I'll just presume the reason nobody responded to me is because I seemed
to be all talk and no code.
So I have posted everything to my personal web site:
<http://www.nohat.net/OutputPage.php.diff>
<http://www.nohat.net/wikistandard.css.diff>
<http://www.nohat.net/Makefile>
<http://www.nohat.net/sampa2unicode.lex>
You have to put the "sampa2unicode" executable built by the Makefile
into the same directory as OutputPage.php. Try it, you can put stuff
like <IPA>plEZ@`</IPA> onto pages and get nice IPA output.
If there are no objections and someone gives SF user Nohat CVS access, I
can commit these changes.
- David [[User:Nohat]]
David Friedland wrote:
The last discussions on the lists about how to
represent pronunciations
on Wikipedia didn't end with any definitive conclusions.
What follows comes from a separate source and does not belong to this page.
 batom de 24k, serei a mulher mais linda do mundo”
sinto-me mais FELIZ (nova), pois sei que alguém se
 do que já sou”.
One of the proposed suggestions was to provide a way input IPA in an
easy-to-use format and then have it automagically get converted into
Unicode IPA. As a first step I wrote a Lex analyzer to convert X-SAMPA
to Unicode IPA (which results in C code that I compiled to an
executable). This will enable editors to enter pronunciations in the
ugly-but-easy-to-type X-SAMPA format and have them appear in IPA using
the Unicode IPA extensions.
I also dove into the Wikipedia code and patched OutputPage.php to
support <IPA> </IPA> tags that surround SAMPA and output it as <SPAN
class="IPA"> </SPAN>, with the Unicode IPA HTML entities inside the
SPAN
tag. Finally, I patched style/wikistandard.css to have a .IPA style that
explicitly sets the font-family to a list of fonts that are known to
contain the IPA Unicode extensions. This is necessary because some
broswers (namely Windows IE) don't display IPA Unicode characters even
if they're installed unless the currently active font has those characters.
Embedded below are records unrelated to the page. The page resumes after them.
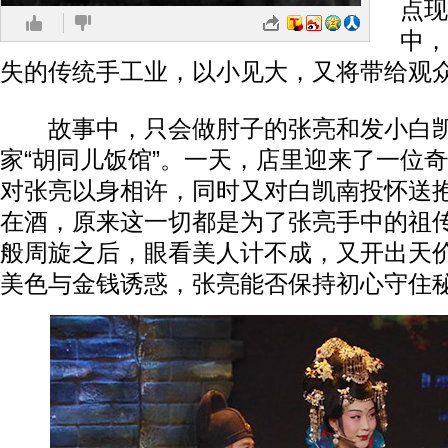
点现
中，
失的传统手工业，以小见大，又将带给观
故事中，只会做肘子的张亮和发小白凯
家“胡同儿饭馆”。一天，店里迎来了一位
对张亮以身相许，同时又对白凯南投怀送
在酒，原来这一切都是为了张亮手中的祖
般周旋之后，眼看美人计不成，又开出天
美色与金钱诱惑，张亮能否保持初心守住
I envision the use of <IPA> tags on Wikipedia to be fairly limited, in
that IPA/SAMPA will only appear on pages discussing pronunciations, but
I think it will make a good starting point, perhaps, for representing
pronunciations on Wiktionary.
I can attach the diffs for OutputPage.php and style/wikistandard.css to
a future message (if I can ever get the sourceforge cvs server to
respond), but what should I do with my .lex file and Makefile for
building the parser? Should I post them too? I would guess most list
readers would not be pleased by my spamming them with such tediums. I
understand the hesitation developers have to handing out CVS access to
people whose code they have never seen, so email me privately if you
want me to send you what I've done.
Thanks!
- David [[User:Nohat]]
Note: for most purposes, X-SAMPA is backwards compatible with SAMPA for
various languages, but the Lex analyzer can be modified to support
something like <IPA lang="French"> or something like that for the
language-specific SAMPA encodings, if that is deemed desirable.